MATERIALS PROVIDED:
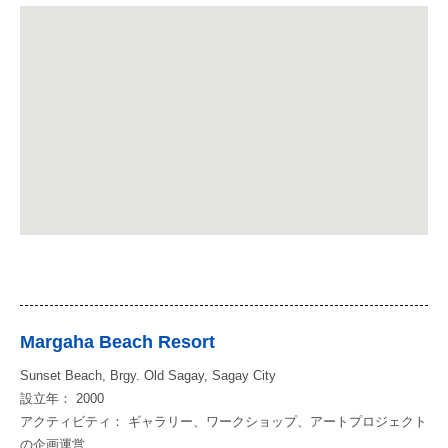
Margaha Beach Resort
Sunset Beach, Brgy. Old Sagay, Sagay City
設立年： 2000
アクティビティ： ギャラリー、ワークショップ、アートプロジェクト
の企画運営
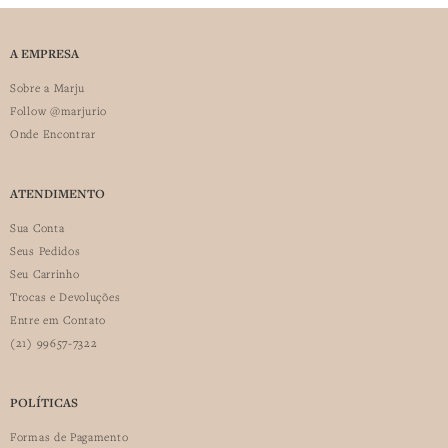
A EMPRESA
Sobre a Marju
Follow @marjurio
Onde Encontrar
ATENDIMENTO
Sua Conta
Seus Pedidos
Seu Carrinho
Trocas e Devoluções
Entre em Contato
(21) 99657-7322
POLÍTICAS
Formas de Pagamento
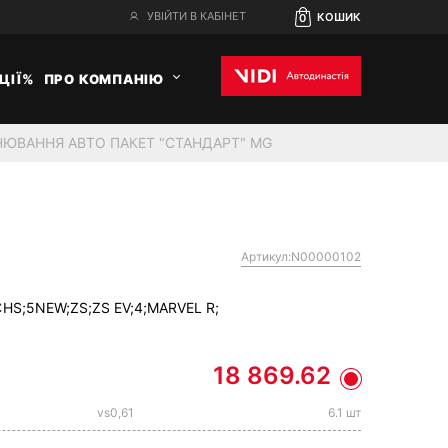
УВІЙТИ В КАБІНЕТ
КОШИК
0
ЦІЇ%
ПРО КОМПАНІЮ
ЮВАННЯ АВТО ПАКЕТ "СТАНДАРТ" MG
Артикул:N00000102
:
HS;
5NEW;
ZS;
ZS EV;
4;
MARVEL R;
18 869.62
vs0,61
6.1 шт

TASK TO CARRY OUT:
After dropping the pictures, please set down the lines from the beginning of the listing through the line containing "ЮВАННЯ АВТО ПАКЕТ", both included, exactly as they stand.

ANSWER SECTION:
Margaha Beach Resort
Sunset Beach, Brgy. Old Sagay, Sagay City
設立年： 2000
アクティビティ： ギャラリー、ワークショップ、アートプロジェクト
の企画運営
A EMPRESA
Sobre a Marju
Follow @marjurio
Onde Encontrar
ATENDIMENTO
Sua Conta
Seus Pedidos
Seu Carrinho
Trocas e Devoluções
Entre em Contato
(21) 99657-7322
POLÍTICAS
Formas de Pagamento
УВІЙТИ В КАБІНЕТ
КОШИК
0
ЦІЇ%
ПРО КОМПАНІЮ
ЮВАННЯ АВТО ПАКЕТ "СТАНДАРТ" MG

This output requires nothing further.